The following two graphs show the speed up over baseline.

:vle8.v VLEN=128 LMUL=1

:vle8.v VLEN=1024 LMUL=8

In all cases the performance is improved with the new patch. We need to understand why, if this is the case, we have a small number of memcpy bencmark results showing a slow down.

SPEC CPU 2017 performance

All benchmarks are compiled using the GCC 14.1 tool chain with rv64gcv as the architecture. We use the speed benchmarks, which are run using the test datasets.

SPEC CPU 2017 and combined patches

The latest data are shown in this Google Spreadsheet

A total of 11 benchmarks gave reproducible data. We have excluded benchmarks for the following reasons

  • the benchmark recorded an incorrect result at the end of execution
  • the benchmark gave differing SPEC CPU results with different versions of the simulator.
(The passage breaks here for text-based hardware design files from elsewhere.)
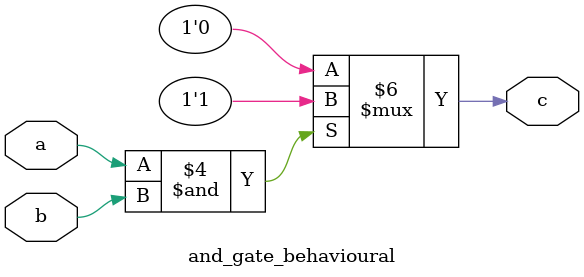
<source format=sv>
/* Behavioural style. */

module and_gate_behavioural (
    input a, b,
    output logic c
);
    always_comb begin
        if (a == 1'b1 & b == 1'b1)
            c = 1'b1;
        else
            c = 1'b0;
    end
endmodule : and_gate_behavioural


/* End of file. */

</source>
The first of these may be due to limitations of the test framework under QEMU. We have an action to investigate this further.

The second of these may be partly due to natural variability in run-time performance due to analogue components in the behavior. We have an action to investigate further.
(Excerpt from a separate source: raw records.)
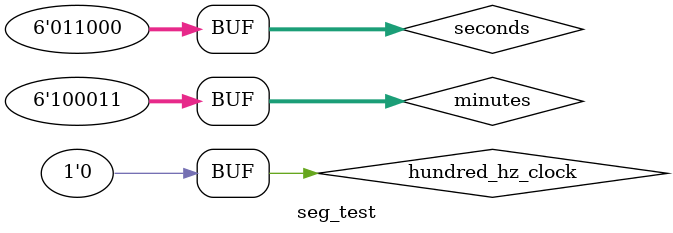
<source format=v>
`timescale 1ns / 1ps


module seg_test;

	// Inputs
	reg [5:0] minutes;
	reg [5:0] seconds;
	reg hundred_hz_clock;

	// Outputs
	wire [6:0] vec0;
	wire [6:0] vec1;
	wire [6:0] vec2;
	wire [6:0] vec3;

	// Instantiate the Unit Under Test (UUT)
	seven_segment_display uut (
		.minutes(minutes), 
		.seconds(seconds), 
		.hundred_hz_clock(hundred_hz_clock), 
		.vec0(vec0), 
		.vec1(vec1), 
		.vec2(vec2), 
		.vec3(vec3)
	);

	initial begin
		// Initialize Inputs
		minutes = 0;
		seconds = 0;
		hundred_hz_clock = 0;

		// Wait 100 ns for global reset to finish
		#100;
        minutes = 35;
        seconds = 24;
        
        
		// Add stimulus here

	end
      
endmodule


</source>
The following graph shows the average QEMU instruction execution time for each benchmark for: i) the baseline QEMU; and ii) the patched QEMU.
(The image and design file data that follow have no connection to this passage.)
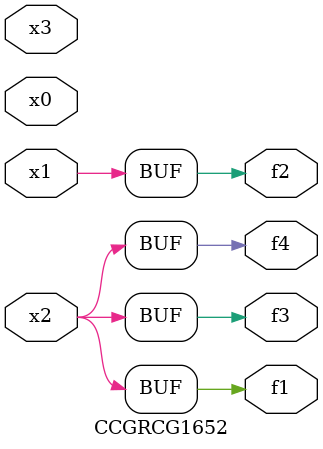
<source format=v>
module CCGRCG1652(
	input x0, x1, x2, x3,
	output f1, f2, f3, f4
);
	assign f1 = x2;
	assign f2 = x1;
	assign f3 = x2;
	assign f4 = x2;
endmodule

</source>
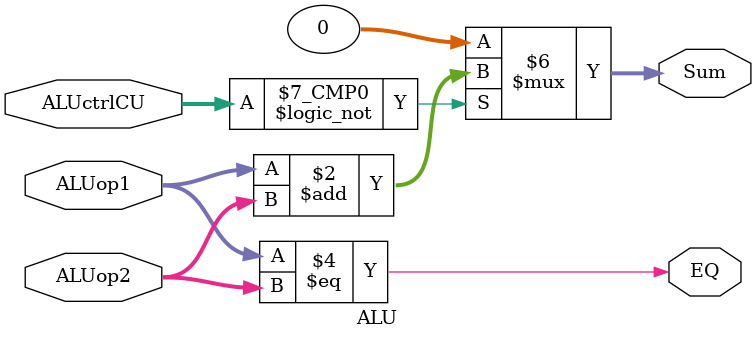
<source format=sv>
module ALU #(
    parameter 
                    ADDRESS_WIDTH =3,
                    DATA_WIDTH = 32
)(
    input logic [DATA_WIDTH-1:0]        ALUop1,
    input logic [DATA_WIDTH-1:0]        ALUop2,
    input logic [ADDRESS_WIDTH-1:0]     ALUctrlCU,
    output logic [DATA_WIDTH-1:0]       Sum,
    output logic                        EQ
);

    always_comb begin
        case(ALUctrlCU)
            3'b000: Sum = ALUop1+ALUop2;
            //3'b001: ALUout = ALUop1-ALUop2;
            //3'b010: ALUout = ALUop1 && ALUop2;
            //3'b011: ALUout = ALUop1 || ALUop2;
            //3'b101 ALUout = SLT?
            default: begin
                Sum = 0;
                $display("invalid"); //not valid opcode 
            end
        endcase
    end 
   
    always EQ = ALUop1 == ALUop2;

endmodule

</source>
:SPEC CPU 2017 average instruction times

The following graph shows the speedup over baseline for each benchmark:

:SPEC CPU 2017 speed up

Key observations.

  • All but 1 benchmark (600.perlbench_s) are improved by the patch
  • Average speedup is 12.7%
  • Maximum speedup is 34.7% (628.pop2_s)

Actions

2024-07-17

  • Paolo Update the cover letter to acknowledge the proximity of the code freeze and specify that we aim at the next release.
  • Paolo Account for regular checks on comments and time required to address feedback on the patch.
  • Paolo, Jeremy breakout of performance of the two contributions for the RISC-V Summit proposal.

2024-07-03

  • Jeremy, Paolo, Helene to share SSH keys with Nathan so that they can have access to a BananaPi board with RVV 1.0.
    • Done.

2024-06-05

  • Paolo Check behaviour of QEMU with tail bytes.
    • Deferred to prioritize host targeted optimization work.

2024-05-15

  • Jeremy to look at impact of masked v unmasked and strided v unstrided on vector operations.
    • lower proirity.

2024-05-08

  • Jeremy to characterise QEMU floating point performance and file it as a performance regression issue in QEMU GitLab.
    • low priority, deferred to prioritize the smoke tests work.

2024-05-01

  • Daniel to advise Paolo on best practice for preparing QEMU upstream submissions.

Risk register

The risk register is held in a shared spreadsheet, which is updated continuously.

There are no changes to the risk register this week.

Planned absences

Helene will be on vacation from the 29th of July to the 11th of August. Paolo will be on vacation on the 8th and 9th of August.

For the record

The project team

  • Paolo Savini (Embecosm)
  • Hélène Chelin (Embecosm)
  • Jeremy Bennett (Embecosm)
  • Hugh O'Keeffe (Ashling)
  • Nadim Shehayed (Ashling)
  • Daniel Barboza (Ventana)

Current priorities

Our current set of agreed priorities are as follows

  • vector load/store ops for x86_64 AVX
  • vector load/store ops for AArch64/Neon
  • vector integer ALU ops for x86_64 AVX
  • vector load/store ops for Intel AVX10

For each of these there will be an analysis phase and an optimization phase, leading to the following set of work packages.

  • WP0: Infrastructure
  • WP1: Analysis of vector load/store ops on x86_64 AVX
  • WP2: Optimization of vector load/store ops on x86_64 AVX
  • WP3: Analysis of vector load/store ops on AArch64/Neon
  • WP4: Optimization of vector load/store ops on AArch64/Neon
  • WP5: Analysis of integer ALU ops on x86_64 AVX
  • WP6: Optimization of integer ALU ops on x86_64 AVX
  • WP7: Analysis of vector load/store ops on Intel AVX10
  • WP8: Optimization of vector load/store ops on Intel AVX10

These priorities can be revised by agreement with RISE during the project.